To restrict free speech and free flow of information there must be a clear and present danger. Thus, by objective standards anticipated danger should not be remote, conjectural or far fetched. It should have proximate and direct nexus with the expression, in accordance with the ruling of the Supreme Court in S. Rangarajan v P. Jagjivan Ram.

Secondly, the policy uses terms like, ‘fake news, unethical or anti-national’. Such terms are nowhere defined in the 50-page policy and thus it brings ambiguity in the regulation which in turn grants unfettered power to the regulating authority. For instance, fake news is a term bandied about very loosely and has no precise connotations. It is used to represent satire, biased reporting, fabricated stories etcetera, however, there is no definition of ‘fake news’ to be used for legal purposes per se. The same standards can be applied to the term ‘unethical’. Ethical action can be judged upon morality (inherently right or wrong acts) as well as public morality. Anti-national suffers from substantive ambiguity. Such terms are void for vagueness (Shreya Singhal v Union of India) i.e. a person of ordinary intelligence has no reasonable opportunity to know what is prohibited. The policy fails to pass this test of the constitutional principles, which are enshrined in our constitution and are rejoiced by the nation.
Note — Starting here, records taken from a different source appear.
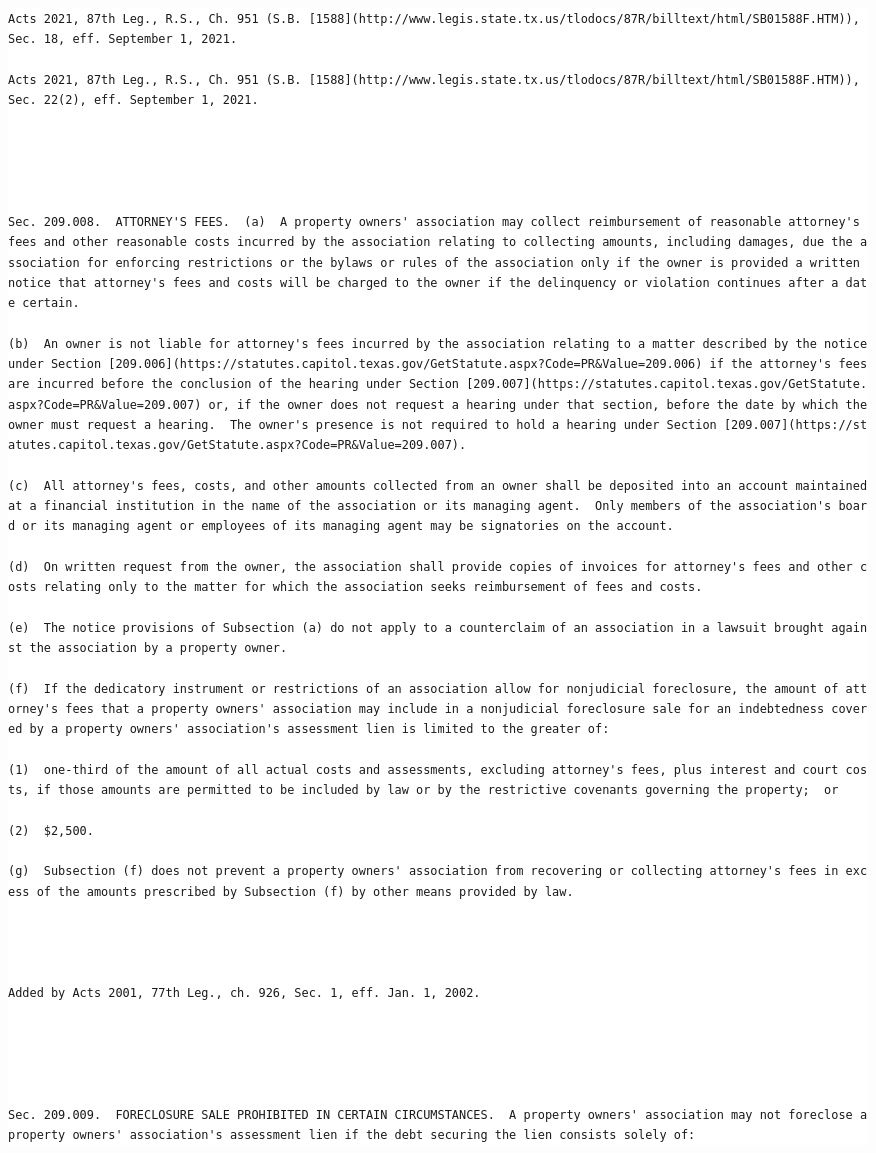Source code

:     Acts 2021, 87th Leg., R.S., Ch. 951 (S.B. [1588](http://www.legis.state.tx.us/tlodocs/87R/billtext/html/SB01588F.HTM)), Sec. 18, eff. September 1, 2021.
    
    Acts 2021, 87th Leg., R.S., Ch. 951 (S.B. [1588](http://www.legis.state.tx.us/tlodocs/87R/billtext/html/SB01588F.HTM)), Sec. 22(2), eff. September 1, 2021.
    
    
    
    
    
    Sec. 209.008.  ATTORNEY'S FEES.  (a)  A property owners' association may collect reimbursement of reasonable attorney's fees and other reasonable costs incurred by the association relating to collecting amounts, including damages, due the association for enforcing restrictions or the bylaws or rules of the association only if the owner is provided a written notice that attorney's fees and costs will be charged to the owner if the delinquency or violation continues after a date certain.
    
    (b)  An owner is not liable for attorney's fees incurred by the association relating to a matter described by the notice under Section [209.006](https://statutes.capitol.texas.gov/GetStatute.aspx?Code=PR&Value=209.006) if the attorney's fees are incurred before the conclusion of the hearing under Section [209.007](https://statutes.capitol.texas.gov/GetStatute.aspx?Code=PR&Value=209.007) or, if the owner does not request a hearing under that section, before the date by which the owner must request a hearing.  The owner's presence is not required to hold a hearing under Section [209.007](https://statutes.capitol.texas.gov/GetStatute.aspx?Code=PR&Value=209.007).
    
    (c)  All attorney's fees, costs, and other amounts collected from an owner shall be deposited into an account maintained at a financial institution in the name of the association or its managing agent.  Only members of the association's board or its managing agent or employees of its managing agent may be signatories on the account.
    
    (d)  On written request from the owner, the association shall provide copies of invoices for attorney's fees and other costs relating only to the matter for which the association seeks reimbursement of fees and costs.
    
    (e)  The notice provisions of Subsection (a) do not apply to a counterclaim of an association in a lawsuit brought against the association by a property owner.
    
    (f)  If the dedicatory instrument or restrictions of an association allow for nonjudicial foreclosure, the amount of attorney's fees that a property owners' association may include in a nonjudicial foreclosure sale for an indebtedness covered by a property owners' association's assessment lien is limited to the greater of:
    
    (1)  one-third of the amount of all actual costs and assessments, excluding attorney's fees, plus interest and court costs, if those amounts are permitted to be included by law or by the restrictive covenants governing the property;  or
    
    (2)  $2,500.
    
    (g)  Subsection (f) does not prevent a property owners' association from recovering or collecting attorney's fees in excess of the amounts prescribed by Subsection (f) by other means provided by law.
    
    
    
    
    Added by Acts 2001, 77th Leg., ch. 926, Sec. 1, eff. Jan. 1, 2002.
    
    
    
    
    
    Sec. 209.009.  FORECLOSURE SALE PROHIBITED IN CERTAIN CIRCUMSTANCES.  A property owners' association may not foreclose a property owners' association's assessment lien if the debt securing the lien consists solely of:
Thirdly, the policy states ‘any individual or group…. shall be deempanelled besides being proceeded against under law.’ In simpler terms, if a media outlet is found to be indulging in prohibited activities, it will have proceedings against it under the ordinary legislations (Penal Code and Cyber Laws) which are applicable and will be simultaneously deempanelled. Simultaneous deempanelling is not just a violation of principles of natural justice but also an egregious violation of freedom of press. Such a clause is a classic example of chilling effect which would lead the media outlets to self-censor themselves because of a fear of criminal sanction.

It is for these reasons the J&K Media Policy 2020 needs reconsideration. At times when the valley is at its most vulnerable stage and even the availability of high-speed internet is still being considered by a Special Review Committee (see FMP v UT of J&K)  strengthening political and civil rights will lead the way to national integration and welfare of people. Steps like Media Policy 2020 will only have negative consequences and unnecessarily curb fundamental rights of the people of J&K. Cross-border militancy and information warfare are certainly concerning issues, but the people of J&K must have what is rightfully theirs.

I will conclude by quoting John Stuart Mill from ‘On Liberty’“the time, it is to be hoped, is gone by, when any defense would be necessary of the ‘liberty of press’ as one of the securities against corrupt or tyrannical government. No argument,…can now be needed, against permitting a legislation or an executive…to prescribe opinions to them, and determine what doctrines or what arguments they shall be allowed to hear.